Coronavirus Pandemic (“COVID-19”), Paycheck Protection Program Loans and Deferral of Federal Payroll Taxes under the CARES Act


In approximately mid-March 2020, the Company began to experience the severe negative effects of the economic disruptions resulting from COVID-19. These included abrupt reductions in demand for the Company’s primary sources of revenue, its temporary and direct hire placements, lost productivity due to business closings both by clients and at the Company’s own operating locations, and the significant disruptive impacts to many other aspects of normal operations. Some effects of COVID-19 and the subsequent variants of the virus continue to be felt, although to a lesser extent, with the most severe impacts being felt in the industrial segment and, to a lesser extent, in the professional segment including finance, accounting and office clerical (“FAO”) contract staffing service end markets.

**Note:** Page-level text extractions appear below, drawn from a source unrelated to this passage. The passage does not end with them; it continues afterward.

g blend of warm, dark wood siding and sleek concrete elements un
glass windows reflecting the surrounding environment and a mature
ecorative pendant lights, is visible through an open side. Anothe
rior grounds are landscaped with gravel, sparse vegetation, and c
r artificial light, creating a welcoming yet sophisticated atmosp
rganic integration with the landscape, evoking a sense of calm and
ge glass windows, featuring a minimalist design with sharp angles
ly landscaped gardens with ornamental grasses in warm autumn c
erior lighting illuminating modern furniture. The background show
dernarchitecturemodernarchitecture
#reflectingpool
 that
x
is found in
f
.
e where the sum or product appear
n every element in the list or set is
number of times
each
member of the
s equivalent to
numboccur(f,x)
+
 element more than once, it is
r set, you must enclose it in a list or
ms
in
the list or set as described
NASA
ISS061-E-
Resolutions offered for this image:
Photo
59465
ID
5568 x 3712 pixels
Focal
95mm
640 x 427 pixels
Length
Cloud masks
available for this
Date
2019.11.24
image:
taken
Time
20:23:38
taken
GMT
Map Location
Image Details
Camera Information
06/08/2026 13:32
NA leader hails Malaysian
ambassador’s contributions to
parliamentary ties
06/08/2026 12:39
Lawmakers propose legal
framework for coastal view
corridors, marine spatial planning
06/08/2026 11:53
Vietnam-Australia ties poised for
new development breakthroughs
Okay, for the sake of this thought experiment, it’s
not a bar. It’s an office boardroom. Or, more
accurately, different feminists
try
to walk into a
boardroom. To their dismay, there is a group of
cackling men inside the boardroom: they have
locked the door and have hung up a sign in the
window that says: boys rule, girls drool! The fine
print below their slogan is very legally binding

Between April 29 and May 7, 2020, the Company and eight of its operating subsidiaries obtained loans in the aggregate amount of $19,927 from BBVA USA (now known as PNC Bank), as lender, pursuant to the Paycheck Protection Program (“PPP”), which was established under the Coronavirus Aid, Relief, and Economic Security Act (the “CARES Act”) and administered by the U.S. Small Business Administration (“SBA”). These funds were the only source of financing available to our companies and businesses and were critical to our ability to maintain operations, including the employment of our temporary and full-time employees, to provide our services and meet our liquidity requirements in the midst of the worldwide Coronavirus Pandemic. The PPP loans were used primarily to restore employee pay-cuts, recall furloughed or laid-off employees, support the payroll costs for existing employees, hire new employees, and for other allowable purposes including interest costs on certain business mortgage obligations, rent and utilities. The Company received notice of forgiveness for some of these loans and their accrued interest during fiscal 2021 in the amount of $3,456 while the remaining loans were forgiven in fiscal 2022 totaling $16,773 (see Note 10). The Company accounted for the remaining PPP loans as current debt in the Company’s accompanying consolidated financial statements as of September 30, 2021 in accordance with Financial Accounting Standards Board (“FASB”) Accounting Standards Codification (“ASC”) 470, Debt.  


The Company and its subsidiaries, under the CARES Act, also were eligible to defer paying $3,654, in aggregate, of applicable payroll taxes incurred during fiscal 2020. One half of the deferred deposits of the employer’s share of Social Security tax were required to be paid on or before December 31, 2021 to be considered timely and avoid a failure to deposit penalty, and the remaining fifty percent (50%) of the eligible deferred amounts are required to be paid similarly by December 31, 2022. The first half of the required deferred deposits payments totaling $1,827, in aggregate, were paid prior to December 31, 2021, as required. The remaining deferred amounts are included in other current liabilities on the accompanying consolidated financial statements as of September 31, 2022. These amounts will be paid prior to their due date, December 31, 2022, as required.